SOURCE DOCUMENT
§
Queen consort of Italy
- Tenure: 889 – 12 December 894

Holy Roman Empress
- Tenure: 891 – 12 December 894
- Born: c. 860
- Died: 27 August 923
- Spouse: Guy III of Spoleto
- Issue: Lambert of Italy
- Father: Adelchis of Benevento
- Mother: Adeltrude

= Ageltrude =

Holy Roman Empress from 891 to 894

Ageltrude or Agiltrude (around 860 – 27 August 923) was the Empress and Queen of Italy as the wife of Guy (reigned 891–894). She was the regent for her son Lambert (reigned 894–898) and actively encouraged him in opposing the Carolingians, and in influencing papal elections in their favour.

==Life==
Ageltrude was the daughter of Prince Adelchis of Benevento and Adeltrude. She married Guy of Spoleto circa 875, when he was the duke and margrave of Spoleto and Camerino. Guy of Spoleto defeated Berengar to became King of Italy in 889, and then, in 891, he was crowned Holy Roman Emperor, making Ageltrude empress. Guy's reign was short, and in 894, Guy died, leaving Ageltrude a widow. As their son, Lambert, was a minor, she became regent.
§
PARTS OF THE EXERCISE
a) In the passage on Ageltrude, rewrite the part starting at "Ageltrude or Agiltrude" and ending at "in their favour.", changing "regent" to "guardian".
b) According to the passage on Ageltrude, around what year did she marry Guy of Spoleto?

SOURCE DATA
§
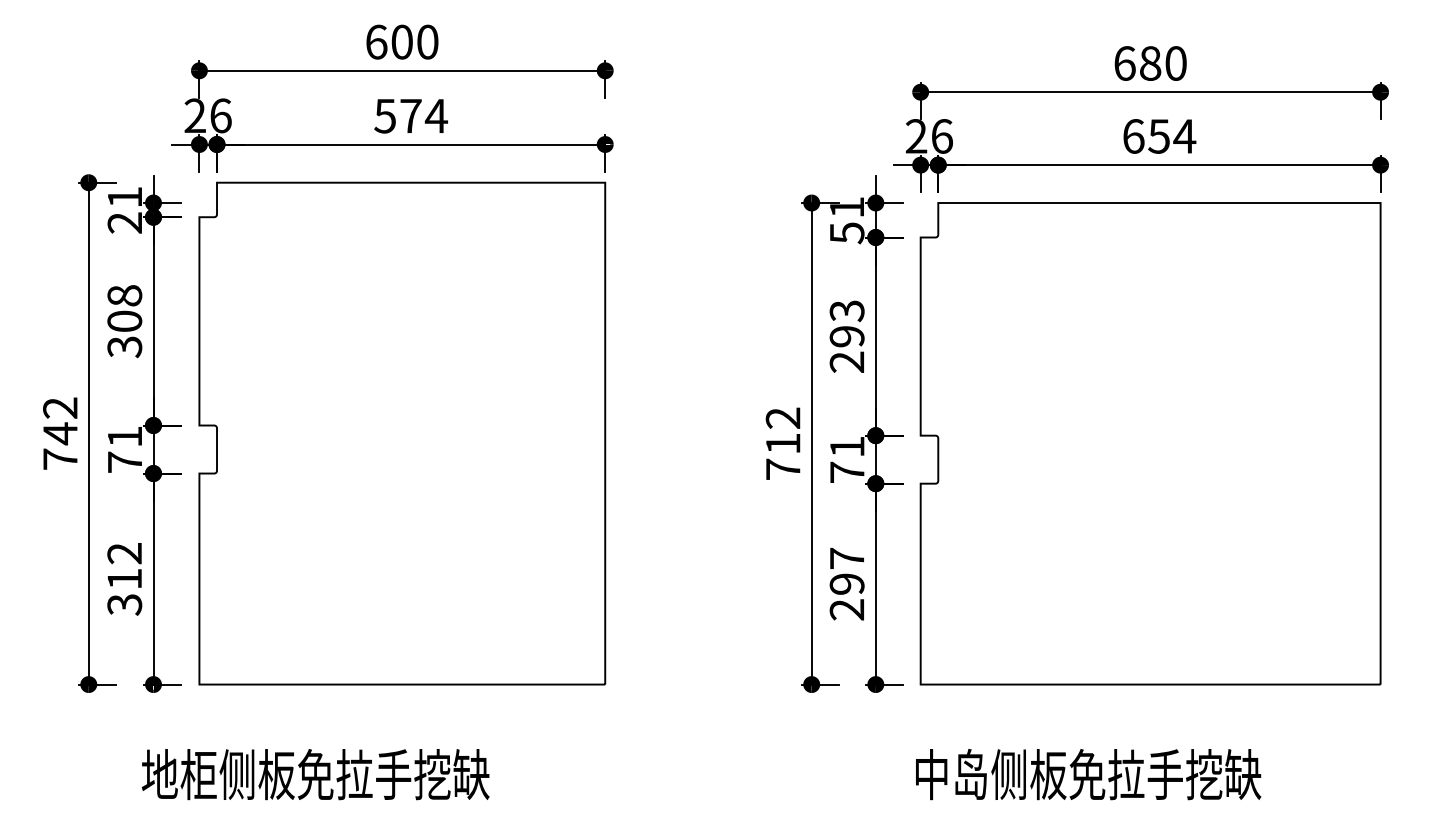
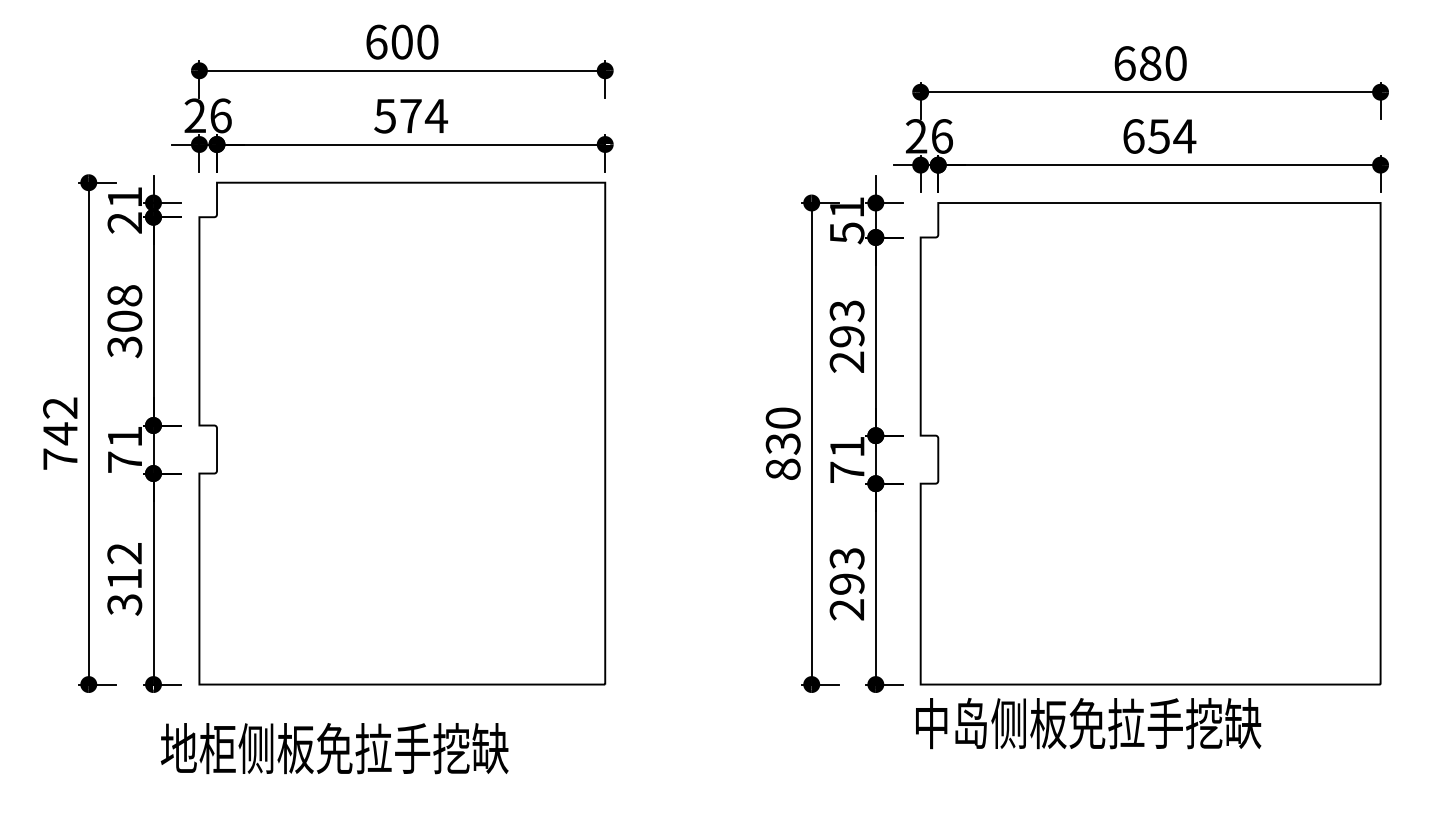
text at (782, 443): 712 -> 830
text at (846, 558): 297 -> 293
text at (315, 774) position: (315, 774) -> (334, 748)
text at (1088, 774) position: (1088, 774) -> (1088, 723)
§
ANSWER LIST
a)
Ageltrude or Agiltrude (around 860 – 27 August 923) was the Empress and Queen of Italy as the wife of Guy (reigned 891–894). She was the guardian for her son Lambert (reigned 894–898) and actively encouraged him in opposing the Carolingians, and in influencing papal elections in their favour.

b) Circa 875.